The drive curved into a wide circular court where a black Rolls-Royce waited under the portico. Logan slowed the car and gave a small nod to the driver, who straightened from where he’d been leaning against the car, dressed in a sharp black suit.
Adrian barely registered the soft purr of the engine shutting off. His body had gone rigid, hands gripping his jeans like he was bracing for impact. A stray thought crossed his mind, maybe he should’ve gone shopping first, bought something that looked like it belonged here. Or at least cleaned his shoes before stepping onto that driveway, before walking into a place like this.
Logan stepped out, rounding the car in an easy motion before opening Adrian’s door himself. “Come on,” he said softly.
Adrian forced himself to move.
He had been in a lot of places that made him feel like he didn’t belong: war zones, military bases, foreign cities where he barely spoke the language. But nothing had ever made him feel as small as this place did.

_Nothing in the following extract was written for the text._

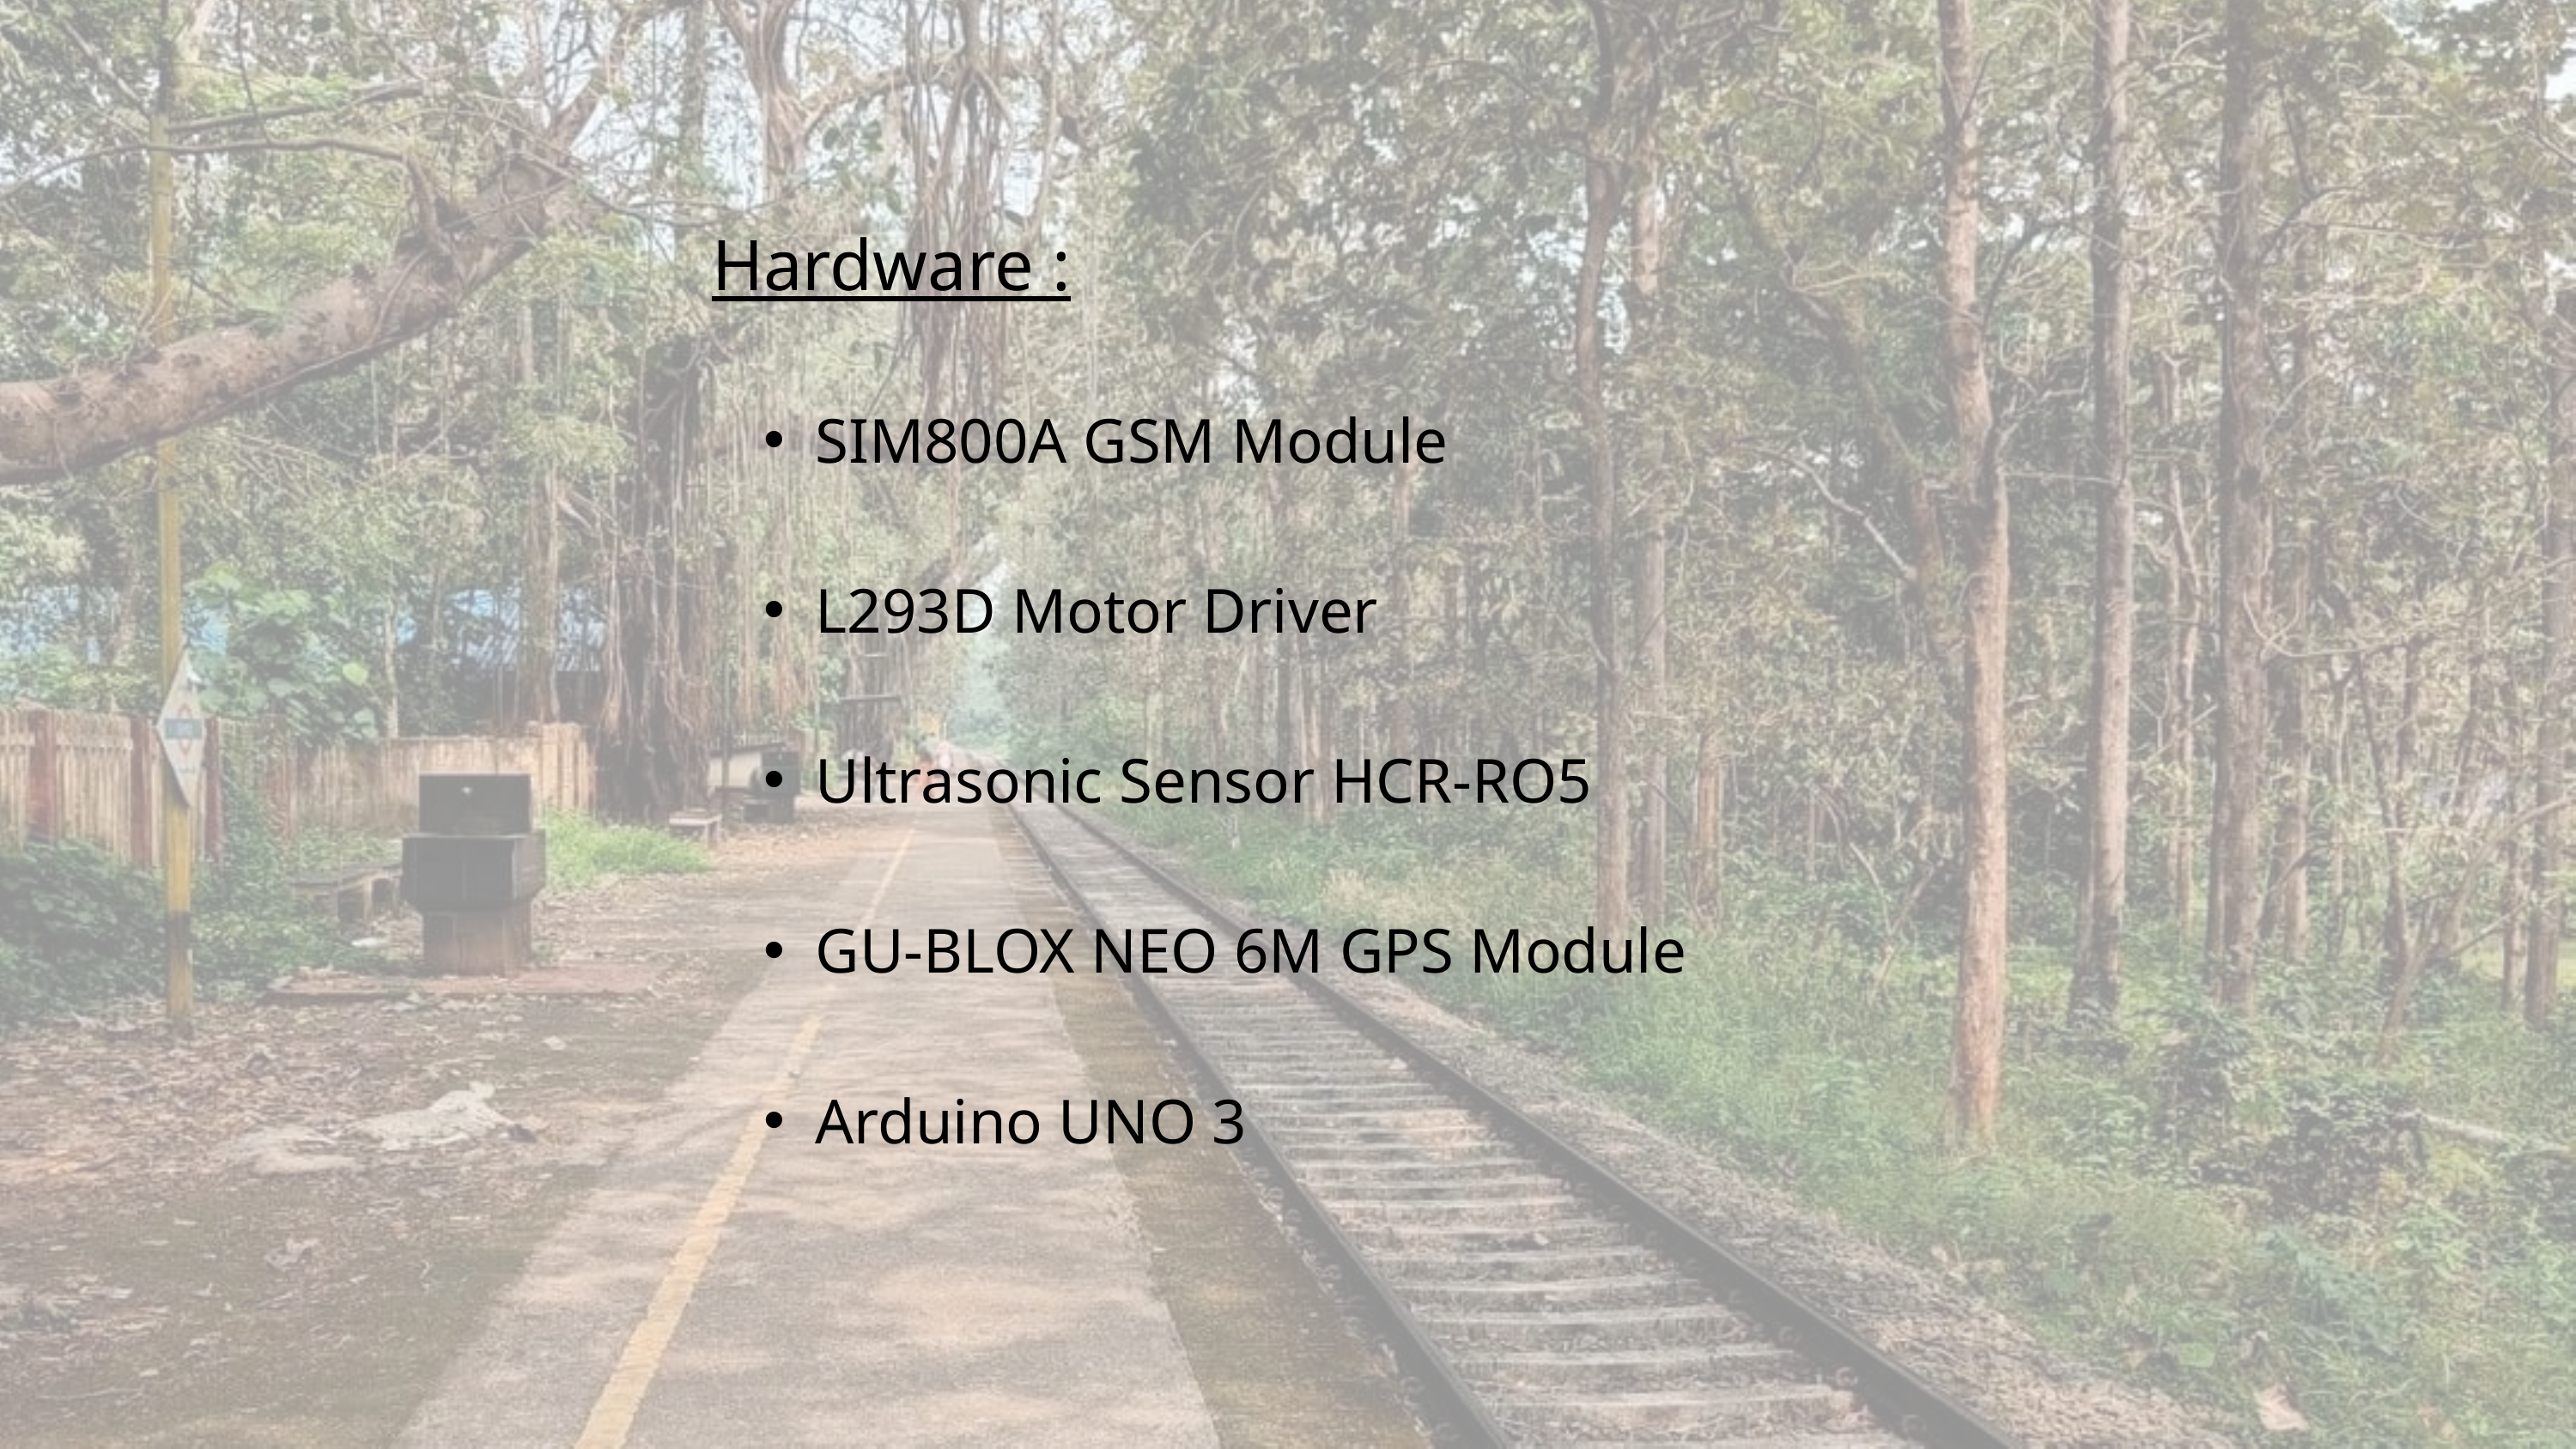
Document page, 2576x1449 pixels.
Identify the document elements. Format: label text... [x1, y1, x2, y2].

text_box Hardware : SIM800A GSM Module L293D Motor Driver Ultrasonic Sensor HCR-RO5 GU-BLOX NEO 6M GPS Module Arduino UNO 3 [712, 207, 2079, 1241]
text_box [0, 0, 2576, 1449]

The driveway alone was bigger than the street he lived on.
And God, the sheer perfection of it all. The silence, the faultlessness. In the estate’s impeccably arranged domain, not a single blade of grass dared to be out of line, nor was there any imperfection to sully the pristineatmosphere. He had encountered wealth in various forms, had witnessed opulence, yet this experience transcended all. This was generational wealth, old money woven so deeply into a bloodline that it no longer felt like wealth; it felt like divinity.
His gut twisted.
This world—Logan’s world—wasn’t just wealth. It was an entirely different existence.
The kind where people didn’t ask for things, they simply expected them to appear. If Adrian measured his life in hundreds of shekels, equivalent to about a third of a dollar, those individuals spoke in hundreds of thousands and millions of dollars.
It was a place where money wasn’t just a luxury, it was a force, a weapon, a birthright. It built empires, erased problems before they could even be spoken aloud. It made sure people like Logan never had to fight for anything in their lives, because the world had already surrendered to them before they were even born.
And standing here, beneath the towering columns of the Vaughn estate, Adrian had never felt smaller.